**What you should do:**
Could you reproduce every line of the listing below word for word, omitting the pictures?
═════ Source material ═════
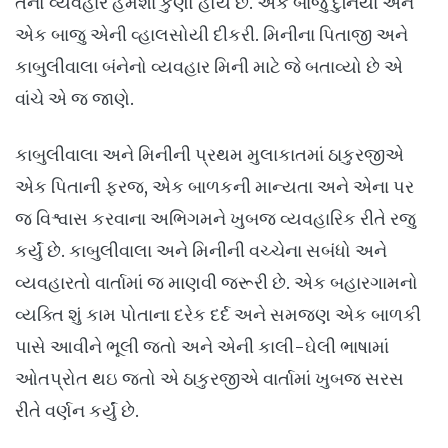
તેનો વ્યવહાર હંમેશા કુણો હોય છે. એક બાજુ દુનિયા અને
એક બાજુ એની વ્હાલસોયી દીકરી. મિનીના પિતાજી અને
કાબુલીવાલા બંનેનો વ્યવહાર મિની માટે જે બતાવ્યો છે એ
વાંચે એ જ જાણે.
કાબુલીવાલા અને મિનીની પ્રથમ મુલાકાતમાં ઠાકુરજીએ
એક પિતાની ફરજ, એક બાળકની માન્યતા અને એના પર
જ વિશ્વાસ કરવાના અભિગમને ખુબજ વ્યવહારિક રીતે રજુ
કર્યું છે. કાબુલીવાલા અને મિનીની વચ્ચેના સબંધો અને
વ્યવહારતો વાર્તામાં જ માણવી જરૂરી છે. એક બહારગામનો
વ્યક્તિ શું કામ પોતાના દરેક દર્દ અને સમજણ એક બાળકી
પાસે આવીને ભૂલી જતો અને એની કાલી-ઘેલી ભાષામાં
ઓતપ્રોત થઇ જતો એ ઠાકુરજીએ વાર્તામાં ખુબજ સરસ
રીતે વર્ણન કર્યું છે.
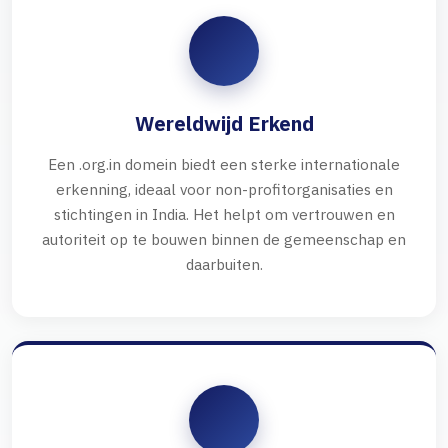
Wereldwijd Erkend
Een .org.in domein biedt een sterke internationale
erkenning, ideaal voor non-profitorganisaties en
stichtingen in India. Het helpt om vertrouwen en
autoriteit op te bouwen binnen de gemeenschap en
daarbuiten.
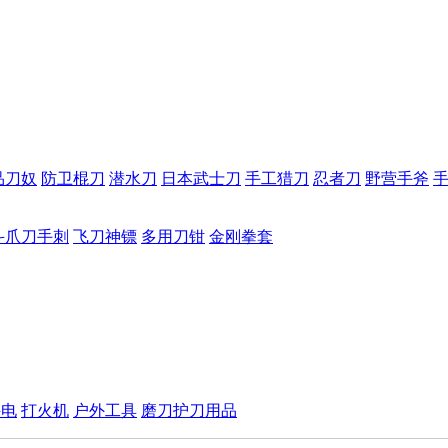
品刀奴
防卫棍刀
潜水刀
日本武士刀
手工猎刀
忍者刀
野营手斧
斗爪刀手刺
飞刀神镖
多用刀钳
金刚拳套
手电
打火机
户外工具
磨刀护刀用品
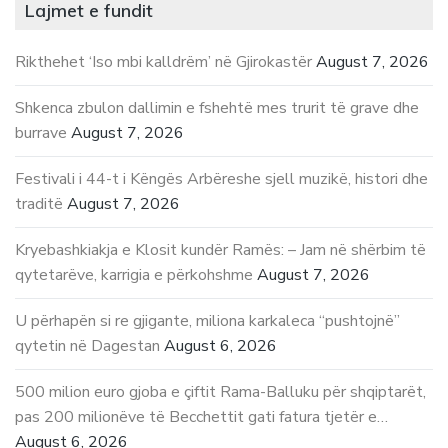
Lajmet e fundit
Rikthehet ‘Iso mbi kalldrëm’ në Gjirokastër
August 7, 2026
Shkenca zbulon dallimin e fshehtë mes trurit të grave dhe
burrave
August 7, 2026
Festivali i 44-t i Këngës Arbëreshe sjell muzikë, histori dhe
traditë
August 7, 2026
Kryebashkiakja e Klosit kundër Ramës: – Jam në shërbim të
qytetarëve, karrigia e përkohshme
August 7, 2026
U përhapën si re gjigante, miliona karkaleca “pushtojnë”
qytetin në Dagestan
August 6, 2026
500 milion euro gjoba e çiftit Rama-Balluku për shqiptarët,
pas 200 milionëve të Becchettit gati fatura tjetër e…
August 6, 2026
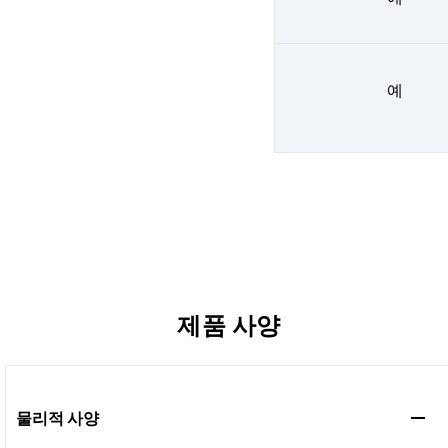
예
제품 사양
물리적 사양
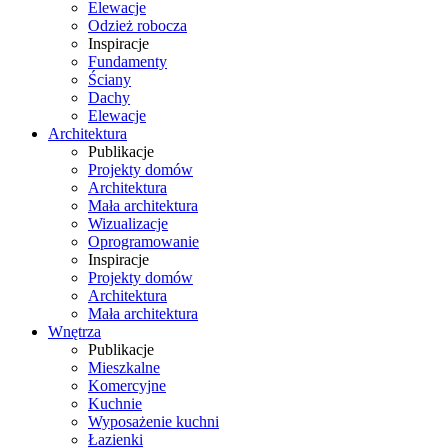
Elewacje
Odzież robocza
Inspiracje
Fundamenty
Ściany
Dachy
Elewacje
Architektura
Publikacje
Projekty domów
Architektura
Mała architektura
Wizualizacje
Oprogramowanie
Inspiracje
Projekty domów
Architektura
Mała architektura
Wnętrza
Publikacje
Mieszkalne
Komercyjne
Kuchnie
Wyposażenie kuchni
Łazienki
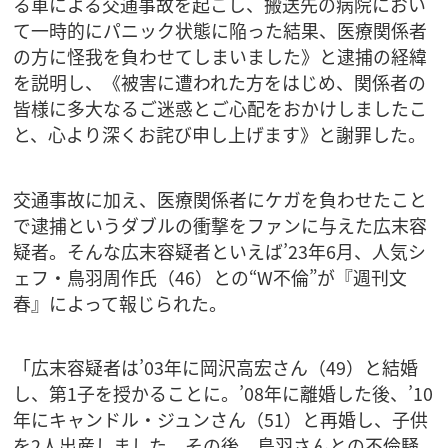
る車による交通事故を起こし、搬送先の病院におい
て一時的にパニック状態に陥った結果、医療関係者
の方に怪我を負わせてしまいました》と逮捕の経緯
を説明し、《被害に遭われた方をはじめ、関係者の
皆様に多大なるご迷惑とご心配をおかけしましたこ
と、心より深くお詫び申し上げます》と謝罪した。
交通事故に加え、医療関係者にケガを負わせたこと
で逮捕というダブルの衝撃をファンに与えた広末容
疑者。そんな広末容疑者といえば’23年6月、人気シ
ェフ・鳥羽周作氏（46）との“W不倫”が『週刊文
春』によって報じられた。
「広末容疑者は’03年に岡沢高宏さん（49）と結婚
し、第1子を授かることに。’08年に離婚した後、’10
年にキャンドル・ジュンさん（51）と再婚し、子供
を2人出産しました。その後、鳥羽さんとの不倫騒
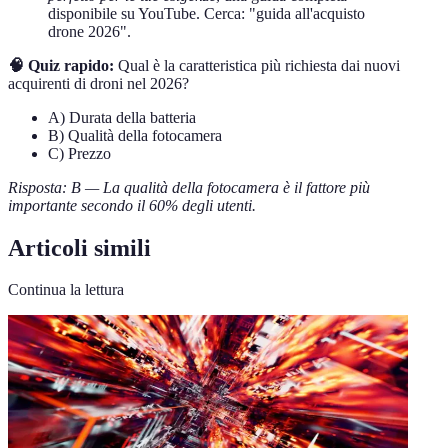
disponibile su YouTube. Cerca: "guida all'acquisto
drone 2026".
🧠 Quiz rapido:
Qual è la caratteristica più richiesta dai nuovi
acquirenti di droni nel 2026?
A) Durata della batteria
B) Qualità della fotocamera
C) Prezzo
Risposta: B — La qualità della fotocamera è il fattore più
importante secondo il 60% degli utenti.
Articoli simili
Continua la lettura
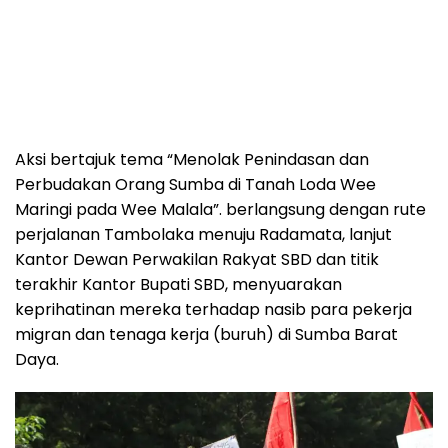
Aksi bertajuk tema “Menolak Penindasan dan
Perbudakan Orang Sumba di Tanah Loda Wee
Maringi pada Wee Malala”. berlangsung dengan rute
perjalanan Tambolaka menuju Radamata, lanjut
Kantor Dewan Perwakilan Rakyat SBD dan titik
terakhir Kantor Bupati SBD, menyuarakan
keprihatinan mereka terhadap nasib para pekerja
migran dan tenaga kerja (buruh) di Sumba Barat
Daya.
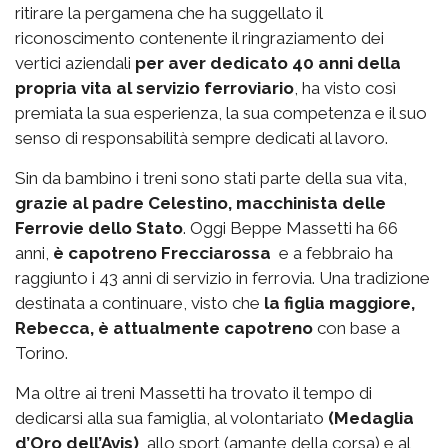
ritirare la pergamena che ha suggellato il
riconoscimento contenente il ringraziamento dei
vertici aziendali
per aver dedicato 40 anni della
propria vita al servizio ferroviario
, ha visto così
premiata la sua esperienza, la sua competenza e il suo
senso di responsabilità sempre dedicati al lavoro.
Sin da bambino i treni sono stati parte della sua vita,
grazie al padre Celestino, macchinista delle
Ferrovie dello Stato
. Oggi Beppe Massetti ha 66
anni,
è capotreno Frecciarossa
e a febbraio ha
raggiunto i 43 anni di servizio in ferrovia. Una tradizione
destinata a continuare, visto che
la figlia maggiore,
Rebecca, è attualmente capotreno
con base a
Torino.
Ma oltre ai treni Massetti ha trovato il tempo di
dedicarsi alla sua famiglia, al volontariato
(Medaglia
d’Oro dell’Avis)
, allo sport (amante della corsa) e al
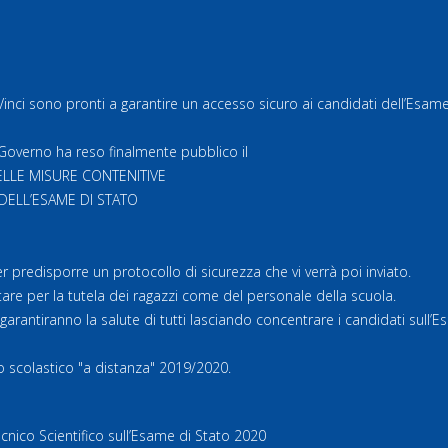
 Vinci sono pronti a garantire un accesso sicuro ai candidati dell’Esame
l Governo ha reso finalmente pubblico il
LE MISURE CONTENITIVE
DELL’ESAME DI STATO
er predisporre un protocollo di sicurezza che vi verrà poi inviato.
are per la tutela dei ragazzi come del personale della scuola.
antiranno la salute di tutti lasciando concentrare i candidati sull’E
o scolastico "a distanza" 2019/2020.
ico Scientifico sull’Esame di Stato 2020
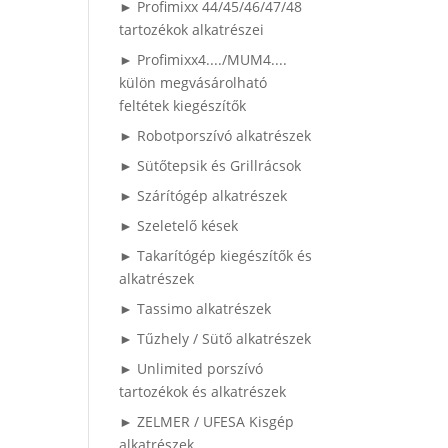
► Profimixx 44/45/46/47/48
tartozékok alkatrészei
► Profimixx4..../MUM4....
külön megvásárolható
feltétek kiegészítők
► Robotporszívó alkatrészek
► Sütőtepsik és Grillrácsok
► Szárítógép alkatrészek
► Szeletelő kések
► Takarítógép kiegészítők és
alkatrészek
► Tassimo alkatrészek
► Tűzhely / Sütő alkatrészek
► Unlimited porszívó
tartozékok és alkatrészek
► ZELMER / UFESA Kisgép
alkatrészek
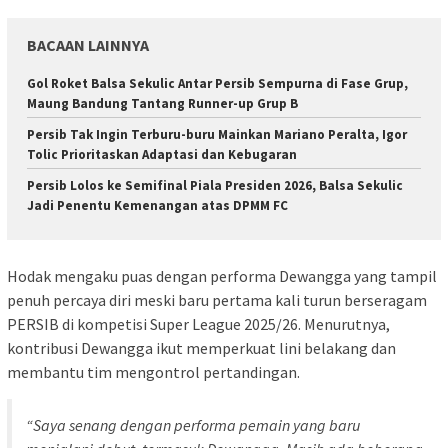
BACAAN LAINNYA
Gol Roket Balsa Sekulic Antar Persib Sempurna di Fase Grup,
Maung Bandung Tantang Runner-up Grup B
Persib Tak Ingin Terburu-buru Mainkan Mariano Peralta, Igor
Tolic Prioritaskan Adaptasi dan Kebugaran
Persib Lolos ke Semifinal Piala Presiden 2026, Balsa Sekulic
Jadi Penentu Kemenangan atas DPMM FC
Hodak mengaku puas dengan performa Dewangga yang tampil
penuh percaya diri meski baru pertama kali turun berseragam
PERSIB di kompetisi Super League 2025/26. Menurutnya,
kontribusi Dewangga ikut memperkuat lini belakang dan
membantu tim mengontrol pertandingan.
“Saya senang dengan performa pemain yang baru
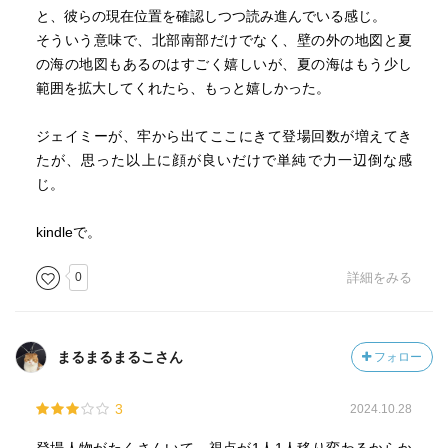
と、彼らの現在位置を確認しつつ読み進んでいる感じ。
そういう意味で、北部南部だけでなく、壁の外の地図と夏
の海の地図もあるのはすごく嬉しいが、夏の海はもう少し
範囲を拡大してくれたら、もっと嬉しかった。
ジェイミーが、牢から出てここにきて登場回数が増えてき
たが、思った以上に顔が良いだけで単純で力一辺倒な感
じ。
kindleで。
0
詳細をみる
まるまるまるこさん
フォロー
3
2024.10.28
═════
**Written reply:**
તેનો વ્યવહાર હંમેશા કુણો હોય છે. એક બાજુ દુનિયા અને
એક બાજુ એની વ્હાલસોયી દીકરી. મિનીના પિતાજી અને
કાબુલીવાલા બંનેનો વ્યવહાર મિની માટે જે બતાવ્યો છે એ
વાંચે એ જ જાણે.
કાબુલીવાલા અને મિનીની પ્રથમ મુલાકાતમાં ઠાકુરજીએ
એક પિતાની ફરજ, એક બાળકની માન્યતા અને એના પર
જ વિશ્વાસ કરવાના અભિગમને ખુબજ વ્યવહારિક રીતે રજુ
કર્યું છે. કાબુલીવાલા અને મિનીની વચ્ચેના સબંધો અને
વ્યવહારતો વાર્તામાં જ માણવી જરૂરી છે. એક બહારગામનો
વ્યક્તિ શું કામ પોતાના દરેક દર્દ અને સમજણ એક બાળકી
પાસે આવીને ભૂલી જતો અને એની કાલી-ઘેલી ભાષામાં
ઓતપ્રોત થઇ જતો એ ઠાકુરજીએ વાર્તામાં ખુબજ સરસ
રીતે વર્ણન કર્યું છે.
Wereldwijd Erkend
Een .org.in domein biedt een sterke internationale
erkenning, ideaal voor non-profitorganisaties en
stichtingen in India. Het helpt om vertrouwen en
autoriteit op te bouwen binnen de gemeenschap en
daarbuiten.
品刀奴
防卫棍刀
潜水刀
日本武士刀
手工猎刀
忍者刀
野营手斧
斗爪刀手刺
飞刀神镖
多用刀钳
金刚拳套
手电
打火机
户外工具
磨刀护刀用品
Lajmet e fundit
Rikthehet ‘Iso mbi kalldrëm’ në Gjirokastër
August 7, 2026
Shkenca zbulon dallimin e fshehtë mes trurit të grave dhe
burrave
August 7, 2026
Festivali i 44-t i Këngës Arbëreshe sjell muzikë, histori dhe
traditë
August 7, 2026
Kryebashkiakja e Klosit kundër Ramës: – Jam në shërbim të
qytetarëve, karrigia e përkohshme
August 7, 2026
U përhapën si re gjigante, miliona karkaleca “pushtojnë”
qytetin në Dagestan
August 6, 2026
500 milion euro gjoba e çiftit Rama-Balluku për shqiptarët,
pas 200 milionëve të Becchettit gati fatura tjetër e…
August 6, 2026
예
제품 사양
물리적 사양
Elewacje
Odzież robocza
Inspiracje
Fundamenty
Ściany
Dachy
Elewacje
Architektura
Publikacje
Projekty domów
Architektura
Mała architektura
Wizualizacje
Oprogramowanie
Inspiracje
Projekty domów
Architektura
Mała architektura
Wnętrza
Publikacje
Mieszkalne
Komercyjne
Kuchnie
Wyposażenie kuchni
Łazienki
る車による交通事故を起こし、搬送先の病院におい
て一時的にパニック状態に陥った結果、医療関係者
の方に怪我を負わせてしまいました》と逮捕の経緯
を説明し、《被害に遭われた方をはじめ、関係者の
皆様に多大なるご迷惑とご心配をおかけしましたこ
と、心より深くお詫び申し上げます》と謝罪した。
交通事故に加え、医療関係者にケガを負わせたこと
で逮捕というダブルの衝撃をファンに与えた広末容
疑者。そんな広末容疑者といえば’23年6月、人気シ
ェフ・鳥羽周作氏（46）との“W不倫”が『週刊文
春』によって報じられた。
「広末容疑者は’03年に岡沢高宏さん（49）と結婚
し、第1子を授かることに。’08年に離婚した後、’10
年にキャンドル・ジュンさん（51）と再婚し、子供
を2人出産しました。その後、鳥羽さんとの不倫騒
disponibile su YouTube. Cerca: "guida all'acquisto
drone 2026".
🧠 Quiz rapido:
Qual è la caratteristica più richiesta dai nuovi
acquirenti di droni nel 2026?
A) Durata della batteria
B) Qualità della fotocamera
C) Prezzo
Risposta: B — La qualità della fotocamera è il fattore più
importante secondo il 60% degli utenti.
Articoli simili
Continua la lettura
Aksi bertajuk tema “Menolak Penindasan dan
Perbudakan Orang Sumba di Tanah Loda Wee
Maringi pada Wee Malala”. berlangsung dengan rute
perjalanan Tambolaka menuju Radamata, lanjut
Kantor Dewan Perwakilan Rakyat SBD dan titik
terakhir Kantor Bupati SBD, menyuarakan
keprihatinan mereka terhadap nasib para pekerja
migran dan tenaga kerja (buruh) di Sumba Barat
Daya.
ritirare la pergamena che ha suggellato il
riconoscimento contenente il ringraziamento dei
vertici aziendali
per aver dedicato 40 anni della
propria vita al servizio ferroviario
, ha visto così
premiata la sua esperienza, la sua competenza e il suo
senso di responsabilità sempre dedicati al lavoro.
Sin da bambino i treni sono stati parte della sua vita,
grazie al padre Celestino, macchinista delle
Ferrovie dello Stato
. Oggi Beppe Massetti ha 66
anni,
è capotreno Frecciarossa
e a febbraio ha
raggiunto i 43 anni di servizio in ferrovia. Una tradizione
destinata a continuare, visto che
la figlia maggiore,
Rebecca, è attualmente capotreno
con base a
Torino.
Ma oltre ai treni Massetti ha trovato il tempo di
dedicarsi alla sua famiglia, al volontariato
(Medaglia
d’Oro dell’Avis)
, allo sport (amante della corsa) e al
 Vinci sono pronti a garantire un accesso sicuro ai candidati dell’Esame
l Governo ha reso finalmente pubblico il
LE MISURE CONTENITIVE
DELL’ESAME DI STATO
er predisporre un protocollo di sicurezza che vi verrà poi inviato.
are per la tutela dei ragazzi come del personale della scuola.
antiranno la salute di tutti lasciando concentrare i candidati sull’E
o scolastico "a distanza" 2019/2020.
ico Scientifico sull’Esame di Stato 2020
► Profimixx 44/45/46/47/48
tartozékok alkatrészei
► Profimixx4..../MUM4....
külön megvásárolható
feltétek kiegészítők
► Robotporszívó alkatrészek
► Sütőtepsik és Grillrácsok
► Szárítógép alkatrészek
► Szeletelő kések
► Takarítógép kiegészítők és
alkatrészek
► Tassimo alkatrészek
► Tűzhely / Sütő alkatrészek
► Unlimited porszívó
tartozékok és alkatrészek
► ZELMER / UFESA Kisgép
alkatrészek
BACAAN LAINNYA
Gol Roket Balsa Sekulic Antar Persib Sempurna di Fase Grup,
Maung Bandung Tantang Runner-up Grup B
Persib Tak Ingin Terburu-buru Mainkan Mariano Peralta, Igor
Tolic Prioritaskan Adaptasi dan Kebugaran
Persib Lolos ke Semifinal Piala Presiden 2026, Balsa Sekulic
Jadi Penentu Kemenangan atas DPMM FC
Hodak mengaku puas dengan performa Dewangga yang tampil
penuh percaya diri meski baru pertama kali turun berseragam
PERSIB di kompetisi Super League 2025/26. Menurutnya,
kontribusi Dewangga ikut memperkuat lini belakang dan
membantu tim mengontrol pertandingan.
“Saya senang dengan performa pemain yang baru
と、彼らの現在位置を確認しつつ読み進んでいる感じ。
そういう意味で、北部南部だけでなく、壁の外の地図と夏
の海の地図もあるのはすごく嬉しいが、夏の海はもう少し
範囲を拡大してくれたら、もっと嬉しかった。
ジェイミーが、牢から出てここにきて登場回数が増えてき
たが、思った以上に顔が良いだけで単純で力一辺倒な感
じ。
kindleで。
0
詳細をみる
まるまるまるこさん
フォロー
3
2024.10.28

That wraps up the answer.